There’s a spot in Jerusalem where you can walk inside a tomb from the time of Christ. As you walk in, you can imagine what it must have been like for those who walked into Jesus’ tomb on that first Easter morning, when the angels greeted them with these words:
“Do not be afraid, for I know that you are looking for Jesus, who was crucified. He is not here; He has risen, just as He said. Come and see the place where He lay” (Matthew 28:6).
If you’d like to take a minute (well, about a minute-and-ten seconds), you can walk into the tomb with me and see it for yourself. Then read on to see why the story of what happened that first Easter morning is perhaps the most significant event that’s ever taken place in the entire history of Israel.
What I love about the Easter story is that just when it looked like all hope was lost, God showed up and showed the disciples that the death of Jesus wasn’t the end—it was just the beginning of something even better.
In a matter of days, the disciples went from thinking that their hopes and plans and dreams for the future had been dashed forever, to seeing that God had bigger hopes and plans and dreams for them than they could have ever imagined!
You can almost see their faces light up as God opens their eyes to the truth. Watch what happens as Jesus reveals Himself to two of the disciples as they walk along the road:
Now that same day two of them were going to a village called Emmaus, about seven miles from Jerusalem. They were talking with each other about everything that had happened. As they talked and discussed these things with each other, Jesus Himself came up and walked along with them; but they were kept from recognizing Him.
He asked them, “What are you discussing together as you walk along?”
They stood still, their faces downcast. One of them, named Cleopas, asked Him, “Are you only a visitor to Jerusalem and do not know the things that have happened there in these days?”
“What things?” He asked.
“About Jesus of Nazareth,” they replied. “He was a prophet, powerful in word and deed before God and all the people. The chief priests and our rulers handed Him over to be sentenced to death, and they crucified Him; but we had hoped that He was the one who was going to redeem Israel. And what is more, it is the third day since all this took place. In addition, some of our women amazed us. They went to the tomb early this morning but didn’t find His body. They came and told us that they had seen a vision of angels, who said He was alive. Then some of our companions went to the tomb and found it just as the women had said, but Him they did not see” (Luke 24:13-24).
Take a look at the disciples’ faces when Jesus first walks up and starts talking to them. The Bible says, “They stood still, their faces downcast.” I don’t know how exactly Jesus was able to hide His true identity from them, but I do know that it’s hard to see when our faces are downcast. But look at what happens as the story continues.
He said to them, “How foolish you are, and how slow of heart to believe all that the prophets have spoken!
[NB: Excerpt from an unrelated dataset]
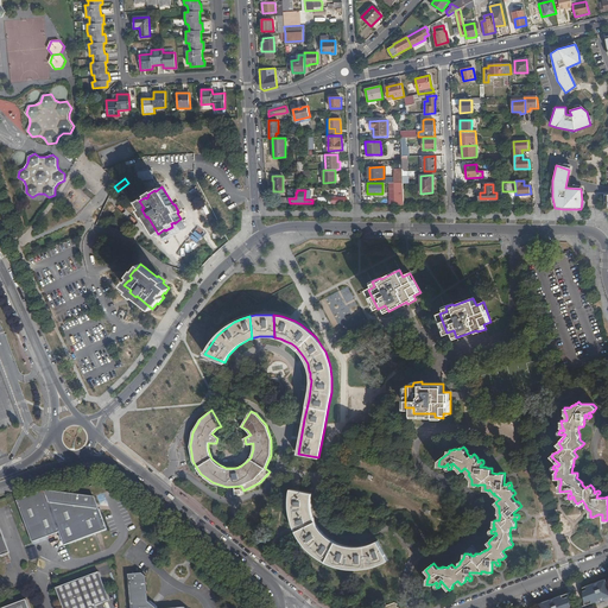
[(384,562),(388,559),(378,540),(369,544),(359,546),(348,545),(339,543),(330,538),(322,531),(318,526),(314,517),(311,507),(311,500),(312,493),(291,489),(290,498),(290,507),(291,515),(295,526),(302,542),(306,546),(312,551),(318,557),(324,561),(333,564),(341,567),(349,568),(359,568),(366,567),(373,565),(384,562)]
Did not the Christ have to suffer these things and then enter his glory?” And beginning with Moses and all the Prophets, He explained to them what was said in all the Scriptures concerning Himself.
As they approached the village to which they were going, Jesus acted as if He were going farther. But they urged Him strongly, “Stay with us, for it is nearly evening; the day is almost over.” So He went in to stay with them.
When He was at the table with them, He took bread, gave thanks, broke it and began to give it to them. Then their eyes were opened and they recognized Him, and He disappeared from their sight. They asked each other, “Were not our hearts burning within us while He talked with us on the road and opened the Scriptures to us?”
They got up and returned at once to Jerusalem. There they found the Eleven and those with them, assembled together and saying, “It is true! The Lord has risen and has appeared to Simon.” Then the two told what had happened on the way, and how Jesus was recognized by them when He broke the bread (Luke 24:25 -35).
The disciples went from downcast to delighted, and as they did, their hearts began to burn within them. They were eager to learn everything they possibly could from this Man who was walking with them, so much so that they “urged Him strongly” to stay with them. Then, when Jesus took the bread, gave thanks, broke it and began to give it to them, their eyes were opened to the Truth. Even though Jesus disappeared in that moment, their excitement about what they felt didn’t disappear. They got up at once and ran to tell the others the good news: This wasn’t the end at all, but just the beginning of something new!
There are times when you may feel like God, or people, or life itself has pulled the rug out from under you. It may seem like all your hopes and plans and dreams are crashing down around you. You might wonder how you’ll ever be able to get back up again. But I want to encourage you to do what the disciples did as they walked along the road. They stopped looking down and they started looking up. They looked up to the One who held their life in His hands—the same One who holds your life in His hands—the One who gives each one of us “life and breath and everything else” (Acts 17:25b).
What may look like an ending to something in your life may in fact be just the beginning of something entirely new, something even bigger and better and more remarkable than you ever could have imagined. And if you think that’s just wishful thinking, just remember the Easter story, and remember the God who specializes in turning sad endings into new beginnings!
Father, thank You for the reminder that You can take the sad endings in our lives and turn them into new beginnings. Open my eyes that I may see just what you have in store for me. In Jesus’ name, Amen.